The Manpage is intended for the user! Write information that will help them. Here it is not about documenting what you have programmed, but about giving the user the useful information that they need.
A Manpage must be:
complete
precise
short
helpful!
A Manpage consists of several sections — some of which are optional:
9.1. Title
With the title:
macro you determine the heading. This consists of:
The exact device name or device group for which the check is written
What the check monitors, e.g., System Health
These two parts are separated by a colon — only in this way can existing checks be easily searched for and, above all, found.
9.2. Agent categories
The agents:
macro can have different categories. There are basically
three categories:
Agents: In this case the operating systems for which the check was built and is available for are specified. For example
linux
, orlinux, windows, solaris
SNMP: In this case there is only the entry
snmp
Active checks: If an active check has been integrated into the Checkmk interface, use the category
active
9.3. Catalogue entries
With the header catalog:
you define where in the Checkmanpages catalogue
the plug-in is stored. If a category is missing — for example, for a new
manufacturer — the category must be defined in the catalog_titles
variable in the cmk/man_pages.py
file — or from Version 1.6.0
in the cmk/utils/man_pages.py
file.
Currently this file cannot be extended in local/
by plug-ins,
so only the developers of Checkmk can make changes here.
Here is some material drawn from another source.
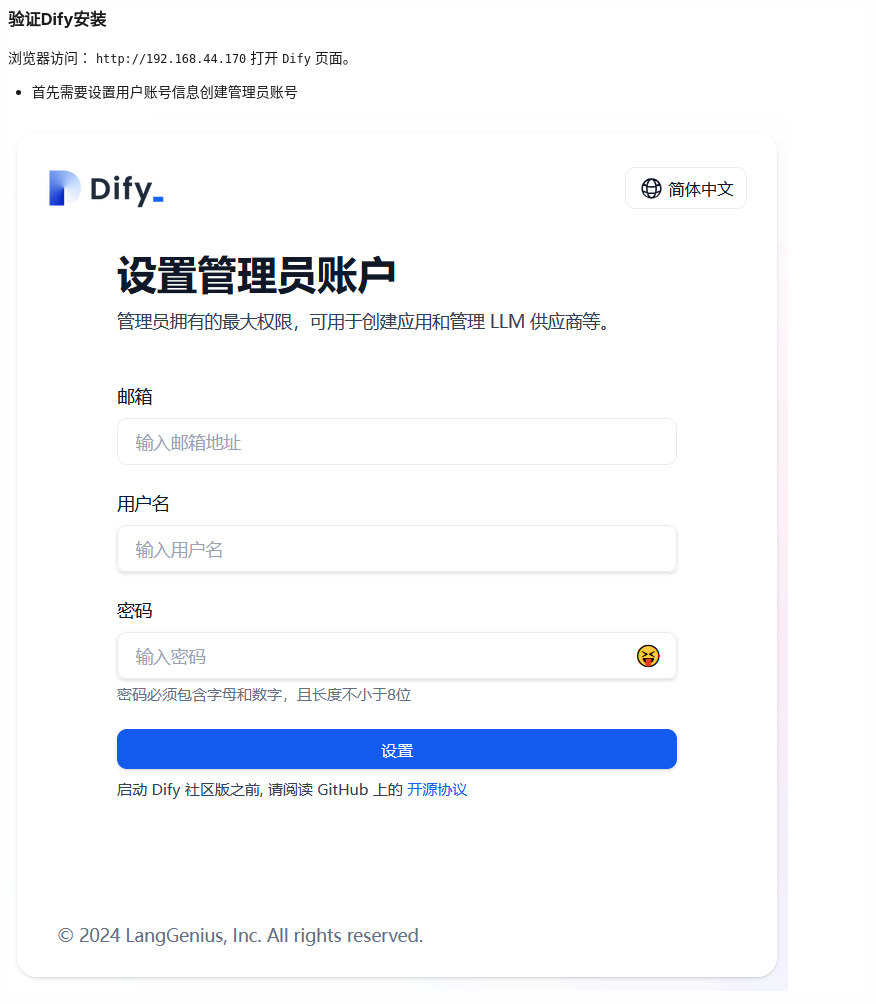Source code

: ### 验证Dify安装

浏览器访问： `http://192.168.44.170` 打开 `Dify` 页面。

* 首先需要设置用户账号信息创建管理员账号

![2024-12-15-1-DifyAdmin.jpg](https://github.com/heartsuit/heartsuit.github.io/raw/master/pictures/2024-12-15-1-DifyAdmin.jpg)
Please note the exact capitalization of product and company names! This applies not only to the catalogue entry, but also to all other texts where these occur. Example: NetApp is always written NetApp, and not netapp, NETAPP, Netapp, or similar. Google can help to find the correct spelling!
9.4. Description of the plug-in
The following information must be included in the description:
in the Manpage:
Exactly what hardware or software does the check monitor? Are there special features of certain firmware or product versions of the devices? Do not refer to a MIB, but to product designations. Example: It is not helpful if you write “This check works for all devices that support the Wrdpfrmpft-17.11-MIB”. Write precisely which product lines or similar are supported.
Which aspect of this is monitored? What does the check do?
Under what conditions is the check OK, WARN or CRIT?
Is an agent plug-in required for the check? If yes — how is it installed? This must work without the Agent Bakery.
Are there any other requirements for the check to work (preparation of the target system, installation of drivers, etc.). These should only be listed if they are not normally fulfilled anyway (e.g. mounting of
/proc
under Linux).
Do not write anything that affects ALL checks together. For example, do not repeat general things like how to set up SNMP-based checks.
9.5. Item
For checks that have an item (i.e., a %s
in the service name),
the Manpage under item:
must describe how it is formed.
If the check plug-in does not use an item, you can omit this line completely.
9.6. Service Discovery
Under inventory:
, write under which conditions this check’s service(s)
will be found automatically, i.e. how the ‘Service Discovery’ behaves.
An example from nfsmounts
:
inventory:
All NFS mounts are found automatically. This is done
by scanning {/proc/mounts}. The file {/etc/fstab} is irrelevant.
Make sure that the text is understandable without deeper knowledge of an MIB or the code — so do not write:
One service is created for each temperature sensor if the state is 1.